On Sep 26, 2015, palmbob from Acton, CA (Zone 8b) wrote:

very attractive Opuntia. It is often confused with Opuntia Santa Rita, and sometimes with Opuntia macrocentra. One way I tell the difference, when not in flower, is Opuntia Santa Rita nearly always has only glochid. This plant often has spines, but only near the top of each pad (rarely if ever at the lower ends of the pads). And Opuntia macrocentra has long single spines all over their pads (black spines often). All have turquoise pads, but Opunita macrocentra rarely has the degree of purple-pink the other two do.


On Aug 27, 2009, Actee from Paris,
France wrote:

Unlike many hardy opuntias, this one keep a really good posture, not spreading over the groung. Surely one of the best species for a xeriscapic garden !

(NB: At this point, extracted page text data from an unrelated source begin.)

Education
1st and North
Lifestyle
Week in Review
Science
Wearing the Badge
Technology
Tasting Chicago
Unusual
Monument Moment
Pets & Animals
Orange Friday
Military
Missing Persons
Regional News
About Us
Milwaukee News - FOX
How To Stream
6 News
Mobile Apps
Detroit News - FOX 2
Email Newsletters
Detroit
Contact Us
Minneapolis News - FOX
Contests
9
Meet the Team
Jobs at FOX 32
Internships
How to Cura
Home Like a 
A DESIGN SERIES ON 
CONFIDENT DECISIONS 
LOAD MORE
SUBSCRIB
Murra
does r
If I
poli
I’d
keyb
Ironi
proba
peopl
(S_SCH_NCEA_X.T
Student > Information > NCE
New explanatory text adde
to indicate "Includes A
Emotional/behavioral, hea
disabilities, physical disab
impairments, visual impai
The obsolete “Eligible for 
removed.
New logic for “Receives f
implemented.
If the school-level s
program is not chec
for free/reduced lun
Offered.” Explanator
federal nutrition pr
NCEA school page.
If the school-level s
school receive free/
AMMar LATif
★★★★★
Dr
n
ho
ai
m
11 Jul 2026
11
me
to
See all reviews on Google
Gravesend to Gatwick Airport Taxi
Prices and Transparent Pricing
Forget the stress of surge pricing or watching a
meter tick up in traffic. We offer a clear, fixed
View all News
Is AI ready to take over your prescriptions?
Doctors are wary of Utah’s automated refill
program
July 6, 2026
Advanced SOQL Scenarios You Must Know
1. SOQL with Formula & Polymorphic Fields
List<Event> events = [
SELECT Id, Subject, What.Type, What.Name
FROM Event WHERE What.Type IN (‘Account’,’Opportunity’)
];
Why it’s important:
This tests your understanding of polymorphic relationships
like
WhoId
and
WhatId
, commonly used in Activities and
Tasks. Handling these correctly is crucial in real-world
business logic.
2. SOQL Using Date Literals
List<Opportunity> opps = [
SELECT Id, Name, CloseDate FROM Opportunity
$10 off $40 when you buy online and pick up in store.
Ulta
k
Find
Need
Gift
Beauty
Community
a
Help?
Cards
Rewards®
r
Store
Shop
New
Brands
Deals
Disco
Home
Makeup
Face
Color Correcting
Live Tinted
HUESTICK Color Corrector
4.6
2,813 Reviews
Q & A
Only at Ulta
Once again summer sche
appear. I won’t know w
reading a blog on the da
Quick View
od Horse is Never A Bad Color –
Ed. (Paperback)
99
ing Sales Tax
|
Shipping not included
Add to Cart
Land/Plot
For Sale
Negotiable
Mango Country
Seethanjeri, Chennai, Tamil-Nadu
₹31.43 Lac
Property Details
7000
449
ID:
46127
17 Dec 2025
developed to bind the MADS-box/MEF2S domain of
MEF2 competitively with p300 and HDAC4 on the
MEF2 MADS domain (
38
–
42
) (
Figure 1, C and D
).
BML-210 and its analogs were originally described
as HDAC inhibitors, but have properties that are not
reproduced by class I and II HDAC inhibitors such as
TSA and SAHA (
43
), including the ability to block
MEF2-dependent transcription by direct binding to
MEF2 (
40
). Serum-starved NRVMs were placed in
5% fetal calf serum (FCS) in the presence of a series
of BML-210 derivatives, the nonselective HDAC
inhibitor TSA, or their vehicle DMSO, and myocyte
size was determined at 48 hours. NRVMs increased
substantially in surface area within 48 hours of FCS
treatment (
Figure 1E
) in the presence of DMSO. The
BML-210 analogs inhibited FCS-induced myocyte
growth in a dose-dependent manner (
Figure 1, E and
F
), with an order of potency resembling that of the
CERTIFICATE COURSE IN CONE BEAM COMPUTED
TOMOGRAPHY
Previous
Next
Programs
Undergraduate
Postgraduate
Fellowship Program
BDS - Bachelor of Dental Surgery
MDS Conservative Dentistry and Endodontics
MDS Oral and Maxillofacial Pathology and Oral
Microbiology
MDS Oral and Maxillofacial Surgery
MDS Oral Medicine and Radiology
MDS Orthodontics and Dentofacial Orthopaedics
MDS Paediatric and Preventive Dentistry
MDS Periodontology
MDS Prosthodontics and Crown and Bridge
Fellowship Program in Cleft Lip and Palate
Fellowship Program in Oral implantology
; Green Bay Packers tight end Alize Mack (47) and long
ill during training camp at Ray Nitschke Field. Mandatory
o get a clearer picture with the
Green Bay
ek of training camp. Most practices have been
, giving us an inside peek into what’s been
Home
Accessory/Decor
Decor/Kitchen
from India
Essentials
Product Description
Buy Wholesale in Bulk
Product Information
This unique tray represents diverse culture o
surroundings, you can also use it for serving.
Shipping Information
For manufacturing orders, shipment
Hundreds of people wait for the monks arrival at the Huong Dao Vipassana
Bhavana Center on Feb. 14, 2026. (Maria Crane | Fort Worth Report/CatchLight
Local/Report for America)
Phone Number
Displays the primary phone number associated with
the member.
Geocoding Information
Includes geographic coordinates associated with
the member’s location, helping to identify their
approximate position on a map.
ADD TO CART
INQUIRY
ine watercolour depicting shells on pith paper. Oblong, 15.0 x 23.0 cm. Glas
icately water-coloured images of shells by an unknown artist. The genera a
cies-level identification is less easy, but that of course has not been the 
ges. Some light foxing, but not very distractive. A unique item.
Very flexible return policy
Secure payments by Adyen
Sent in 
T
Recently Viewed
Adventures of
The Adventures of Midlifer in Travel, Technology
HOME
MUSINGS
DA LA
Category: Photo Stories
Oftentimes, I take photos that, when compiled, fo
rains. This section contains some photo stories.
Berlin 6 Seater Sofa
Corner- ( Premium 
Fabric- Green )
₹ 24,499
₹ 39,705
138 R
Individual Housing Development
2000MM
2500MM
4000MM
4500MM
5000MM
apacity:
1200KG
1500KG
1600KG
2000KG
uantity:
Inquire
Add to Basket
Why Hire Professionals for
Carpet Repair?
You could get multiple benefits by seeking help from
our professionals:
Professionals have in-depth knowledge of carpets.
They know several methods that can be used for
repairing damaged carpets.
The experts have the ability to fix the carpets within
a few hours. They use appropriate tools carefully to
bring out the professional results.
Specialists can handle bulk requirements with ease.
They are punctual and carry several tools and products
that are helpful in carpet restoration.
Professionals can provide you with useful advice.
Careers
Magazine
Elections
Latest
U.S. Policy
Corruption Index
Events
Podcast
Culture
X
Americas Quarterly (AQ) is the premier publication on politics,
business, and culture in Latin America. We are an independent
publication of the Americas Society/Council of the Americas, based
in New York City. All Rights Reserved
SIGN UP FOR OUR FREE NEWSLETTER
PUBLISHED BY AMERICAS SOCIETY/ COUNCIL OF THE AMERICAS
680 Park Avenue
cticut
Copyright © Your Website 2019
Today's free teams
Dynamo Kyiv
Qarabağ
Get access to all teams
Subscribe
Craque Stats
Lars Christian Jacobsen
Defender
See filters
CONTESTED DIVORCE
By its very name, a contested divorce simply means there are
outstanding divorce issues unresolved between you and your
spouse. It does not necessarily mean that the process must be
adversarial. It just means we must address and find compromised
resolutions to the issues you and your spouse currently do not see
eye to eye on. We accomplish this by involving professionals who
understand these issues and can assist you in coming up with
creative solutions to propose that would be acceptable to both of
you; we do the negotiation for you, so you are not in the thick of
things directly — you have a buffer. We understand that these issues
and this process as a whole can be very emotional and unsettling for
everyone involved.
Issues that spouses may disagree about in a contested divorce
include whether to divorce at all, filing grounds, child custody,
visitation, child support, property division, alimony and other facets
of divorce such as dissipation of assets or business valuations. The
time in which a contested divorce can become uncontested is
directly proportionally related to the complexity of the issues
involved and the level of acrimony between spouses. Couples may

On Apr 24, 2009, BayAreaTropics from Hayward, CA wrote:

It took quite a few years to get a small 2" potted plant to get some size-but as it did,the color became intense. Do not overwater as it does rot easily,especially potted. In ground they can still be set back by wet NorCal winters. But,once that summer sunshine starts they are the stars of the Opuntia's.


On Nov 30, 2004, Xenomorf from Phoenix, AZ (Zone 9b) wrote:

Often confused with Opuntia santa-rita.
O. gosseliniana has plain yellow flowers, O. santa-rita has yellow flowers with a bright red base.
O. gosseliniana gets to about 3.3 feet high, while Opuntia santa-rita gets to about 6.6 feet high and has larger pads.
O. gosseliniana's pads are thicker but smaller in diameter.

I've seen these growing in the wild on the West Ruby Road Trail in Arizona (South of Tucson), off of Interstate 19 through to Ruby, AZ and on to Arivaca, AZ.